- _Task statement_:
Please gather and copy out every line in the entries below that contains the word "Getinge".

- _Supplied data_:
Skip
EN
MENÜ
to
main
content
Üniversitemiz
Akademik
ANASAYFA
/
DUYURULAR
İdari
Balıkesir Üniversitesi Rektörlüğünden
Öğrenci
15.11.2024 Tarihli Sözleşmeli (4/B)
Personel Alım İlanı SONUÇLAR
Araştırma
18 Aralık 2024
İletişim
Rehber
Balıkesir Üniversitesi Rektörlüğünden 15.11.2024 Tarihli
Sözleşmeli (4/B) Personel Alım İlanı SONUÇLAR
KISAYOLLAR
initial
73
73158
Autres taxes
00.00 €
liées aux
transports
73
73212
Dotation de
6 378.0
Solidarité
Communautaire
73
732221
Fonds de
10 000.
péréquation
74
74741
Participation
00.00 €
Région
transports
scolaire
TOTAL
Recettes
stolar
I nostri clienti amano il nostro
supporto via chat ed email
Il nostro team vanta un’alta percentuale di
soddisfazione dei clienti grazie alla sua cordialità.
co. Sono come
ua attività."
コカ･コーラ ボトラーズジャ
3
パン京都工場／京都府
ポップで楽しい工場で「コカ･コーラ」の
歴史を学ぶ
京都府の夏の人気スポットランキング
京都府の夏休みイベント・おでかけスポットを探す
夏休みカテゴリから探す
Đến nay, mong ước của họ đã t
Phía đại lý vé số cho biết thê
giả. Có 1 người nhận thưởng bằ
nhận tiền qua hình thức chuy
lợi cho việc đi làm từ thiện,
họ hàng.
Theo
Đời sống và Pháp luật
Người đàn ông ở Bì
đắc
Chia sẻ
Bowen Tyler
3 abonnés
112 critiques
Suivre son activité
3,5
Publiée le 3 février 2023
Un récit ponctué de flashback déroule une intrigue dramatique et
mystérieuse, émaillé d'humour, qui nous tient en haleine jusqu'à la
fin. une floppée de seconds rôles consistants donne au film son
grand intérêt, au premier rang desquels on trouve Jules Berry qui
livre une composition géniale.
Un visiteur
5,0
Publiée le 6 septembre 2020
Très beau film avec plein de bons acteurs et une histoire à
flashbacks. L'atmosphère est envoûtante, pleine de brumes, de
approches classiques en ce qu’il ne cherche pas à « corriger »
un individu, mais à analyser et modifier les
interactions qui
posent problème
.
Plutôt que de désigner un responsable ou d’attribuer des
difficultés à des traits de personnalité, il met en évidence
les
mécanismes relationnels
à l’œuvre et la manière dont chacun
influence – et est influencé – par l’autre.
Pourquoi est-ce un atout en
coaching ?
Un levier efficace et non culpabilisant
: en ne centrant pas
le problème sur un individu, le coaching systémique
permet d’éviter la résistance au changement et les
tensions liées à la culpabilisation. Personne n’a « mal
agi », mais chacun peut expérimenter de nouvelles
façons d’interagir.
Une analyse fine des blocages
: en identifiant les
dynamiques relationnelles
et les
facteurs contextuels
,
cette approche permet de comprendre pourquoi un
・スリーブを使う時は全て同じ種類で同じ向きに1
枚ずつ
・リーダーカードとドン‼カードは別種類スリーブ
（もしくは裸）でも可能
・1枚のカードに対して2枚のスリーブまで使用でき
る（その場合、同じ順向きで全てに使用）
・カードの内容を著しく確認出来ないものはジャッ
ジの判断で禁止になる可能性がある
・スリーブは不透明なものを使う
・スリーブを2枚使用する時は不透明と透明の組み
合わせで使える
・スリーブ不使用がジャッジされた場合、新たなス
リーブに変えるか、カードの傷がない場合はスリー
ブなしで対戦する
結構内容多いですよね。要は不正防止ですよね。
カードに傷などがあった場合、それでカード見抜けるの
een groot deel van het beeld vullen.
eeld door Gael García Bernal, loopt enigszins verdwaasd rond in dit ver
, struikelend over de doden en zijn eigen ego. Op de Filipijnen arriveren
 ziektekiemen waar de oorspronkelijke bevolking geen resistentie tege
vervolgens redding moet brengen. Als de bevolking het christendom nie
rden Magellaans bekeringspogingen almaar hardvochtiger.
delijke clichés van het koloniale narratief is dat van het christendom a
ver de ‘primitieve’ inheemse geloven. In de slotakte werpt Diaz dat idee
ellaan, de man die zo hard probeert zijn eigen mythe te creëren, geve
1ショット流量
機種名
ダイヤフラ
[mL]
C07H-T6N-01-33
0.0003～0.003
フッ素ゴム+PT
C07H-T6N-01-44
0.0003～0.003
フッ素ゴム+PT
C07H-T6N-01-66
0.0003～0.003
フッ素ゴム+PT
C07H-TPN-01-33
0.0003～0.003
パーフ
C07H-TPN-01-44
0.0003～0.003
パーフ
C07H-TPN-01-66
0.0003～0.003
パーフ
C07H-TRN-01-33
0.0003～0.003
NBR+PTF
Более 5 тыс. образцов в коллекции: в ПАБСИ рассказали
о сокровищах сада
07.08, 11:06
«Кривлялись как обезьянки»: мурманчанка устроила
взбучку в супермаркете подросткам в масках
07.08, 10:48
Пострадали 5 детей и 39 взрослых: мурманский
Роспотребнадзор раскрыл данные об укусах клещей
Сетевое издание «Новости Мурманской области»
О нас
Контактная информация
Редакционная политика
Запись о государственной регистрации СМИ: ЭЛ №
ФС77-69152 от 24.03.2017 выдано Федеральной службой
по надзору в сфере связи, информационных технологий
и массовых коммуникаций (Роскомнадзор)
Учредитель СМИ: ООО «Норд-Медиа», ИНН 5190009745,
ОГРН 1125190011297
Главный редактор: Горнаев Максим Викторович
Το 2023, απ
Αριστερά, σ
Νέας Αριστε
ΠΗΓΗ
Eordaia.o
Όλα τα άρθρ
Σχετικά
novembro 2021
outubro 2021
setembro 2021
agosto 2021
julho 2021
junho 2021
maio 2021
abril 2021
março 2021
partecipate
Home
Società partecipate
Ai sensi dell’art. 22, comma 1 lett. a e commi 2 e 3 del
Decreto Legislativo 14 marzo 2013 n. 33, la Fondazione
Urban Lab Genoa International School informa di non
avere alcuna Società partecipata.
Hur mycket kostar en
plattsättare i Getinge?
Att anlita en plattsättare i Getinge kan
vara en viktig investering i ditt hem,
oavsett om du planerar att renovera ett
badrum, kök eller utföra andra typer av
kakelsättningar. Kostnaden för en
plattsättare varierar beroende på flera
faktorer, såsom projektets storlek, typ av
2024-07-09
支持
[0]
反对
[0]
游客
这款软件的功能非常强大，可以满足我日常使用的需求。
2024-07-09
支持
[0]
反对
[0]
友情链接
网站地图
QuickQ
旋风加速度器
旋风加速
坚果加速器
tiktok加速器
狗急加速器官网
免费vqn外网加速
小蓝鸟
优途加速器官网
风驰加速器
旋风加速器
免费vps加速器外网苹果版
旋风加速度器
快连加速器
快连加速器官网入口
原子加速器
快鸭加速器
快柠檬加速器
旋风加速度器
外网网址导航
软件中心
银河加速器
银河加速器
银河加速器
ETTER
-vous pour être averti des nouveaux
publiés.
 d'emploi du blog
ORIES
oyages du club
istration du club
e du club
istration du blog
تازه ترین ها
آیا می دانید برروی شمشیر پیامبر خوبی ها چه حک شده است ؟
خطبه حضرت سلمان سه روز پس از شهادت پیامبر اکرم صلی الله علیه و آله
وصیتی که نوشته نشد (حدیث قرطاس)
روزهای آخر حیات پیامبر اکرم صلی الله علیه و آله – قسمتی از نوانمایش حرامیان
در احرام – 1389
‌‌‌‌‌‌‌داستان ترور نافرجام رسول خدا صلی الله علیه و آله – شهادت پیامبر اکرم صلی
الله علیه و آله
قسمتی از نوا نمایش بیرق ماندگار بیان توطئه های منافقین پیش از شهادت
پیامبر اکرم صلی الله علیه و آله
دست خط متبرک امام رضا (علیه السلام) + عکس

- _Reply_:
plattsättare i Getinge?
Att anlita en plattsättare i Getinge kan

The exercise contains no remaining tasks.